Dolores Eileen (Dippe) Otteson died Sunday, September 12, 2021, at Loretto Health and Rehabilitation Center in Syracuse. She was 93 years old. Born in 1928 in Glendive, Montana, Dolores grew up in North Dakota and eastern Montana. She earned a degree in English at the University of North Dakota (UND), and continued her education at Northwestern University in Chicago. She went on to study theater at the American Academy of Dramatic Arts in New York City, where she also worked for a time as a tour guide in Rockefeller Center.

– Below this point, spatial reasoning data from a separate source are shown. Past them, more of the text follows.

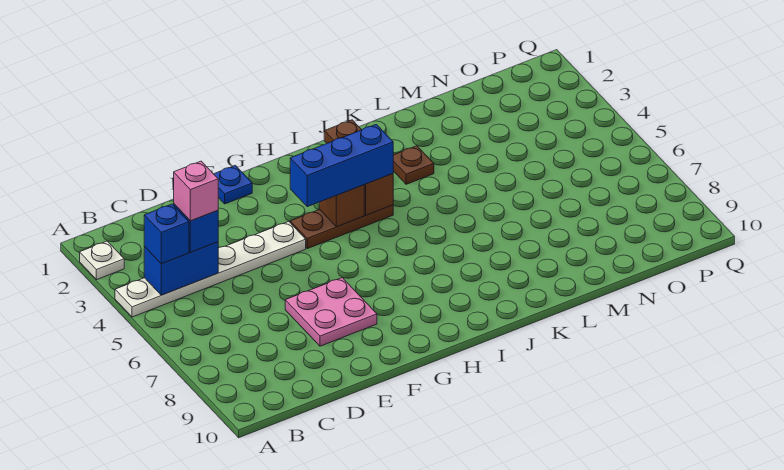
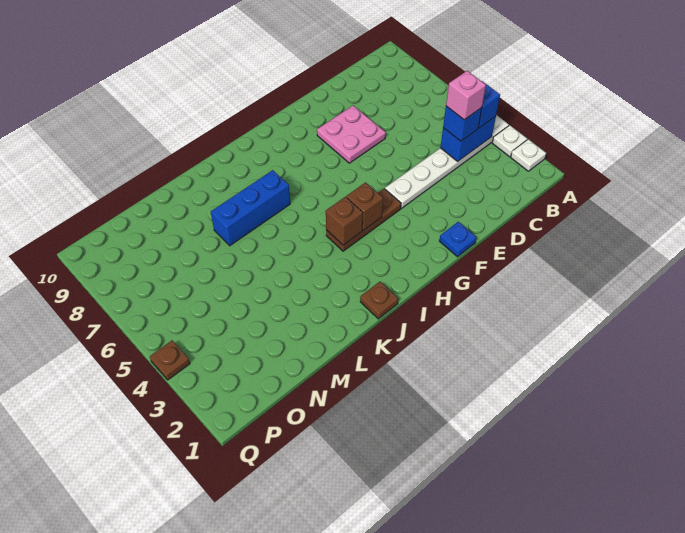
none -> white plate A3 level 1
blue brick G4:I4 level 3 -> blue brick J7:L7 level 1
brown plate K3 level 1 -> brown plate Q4 level 1

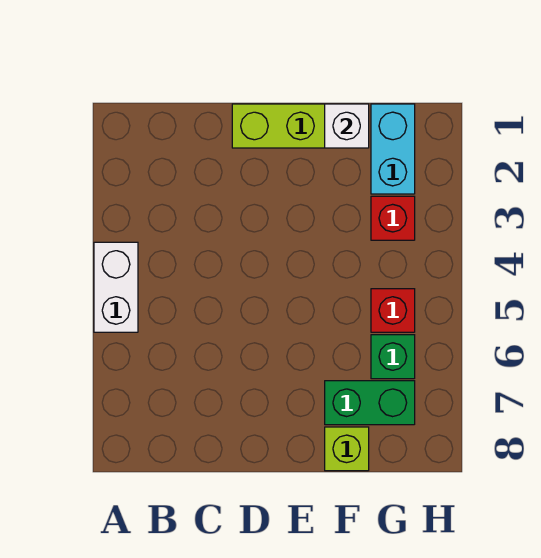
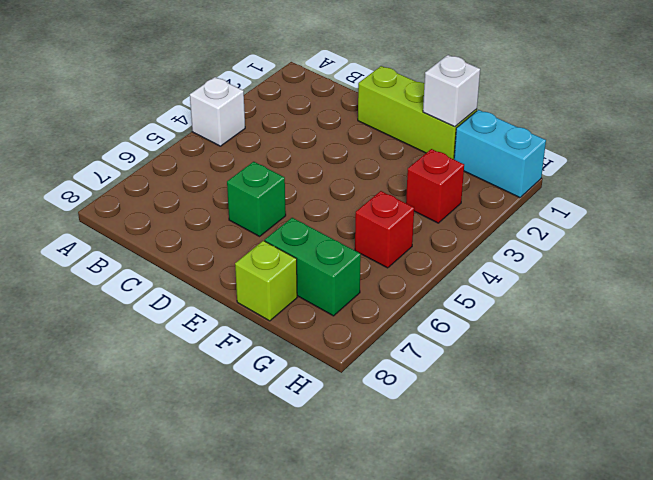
white brick A4:A5 level 1 -> white brick A4 level 1
cyan brick G1:G2 level 1 -> cyan brick G1:H1 level 1
green brick G6 level 1 -> green brick D6 level 1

Dolores met Otto Otteson while performing radio theater at UND. They married in 1953 and settled near Seattle, WA, where Otto worked for Boeing, and where their two sons were born. The family moved to Swarthmore, PA in 1963. Dolores was active in the League of Women Voters and the Unitarian Universalist Church of Delaware County. She taught acting in the summer for the Swarthmore Recreation Association, and she performed several times at the Swarthmore Players Club, including memorable leading roles in Mary Queen of Scots and The Corn is Green.Through the 1970s and ‘80s, Dolores taught junior high English in Ridley, PA. She retired a few years after Otto’s death (1984), moving to Phoenix, AZ where she lived for 20 years. In 2013, she moved to Syracuse, where she took up residence in The Nottingham senior living community.
Dolores was predeceased by her husband Otto, brothers Stephen Dippe and sister Shirley (Dippe) Hughes of Phoenix, AZ, and brother Donald Dippe of Anchorage, AK. She is survived by sons Paul and Olin Otteson, and sister Arlene (Dippe) Manchester.

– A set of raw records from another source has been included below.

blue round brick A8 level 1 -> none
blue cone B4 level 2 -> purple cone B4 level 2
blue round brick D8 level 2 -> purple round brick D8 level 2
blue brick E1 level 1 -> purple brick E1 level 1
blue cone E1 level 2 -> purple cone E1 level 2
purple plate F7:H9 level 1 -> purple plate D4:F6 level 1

Dolores had a long and wonderful life, and she will be missed. While she suffered from dementia for her final months, she remained happy and contented, for which we are grateful, and for which we thank the many caring individuals at The Nottingham who looked after her. Memorial gatherings will take place this fall.
To make a memorial contribution, we suggest the Loretto Foundation, 700 East Brighton Ave., Syracuse, NY 13205. Contributions made in honor of Dolores will go directly toward enhancing the lives of nursing care residents at The Nottingham.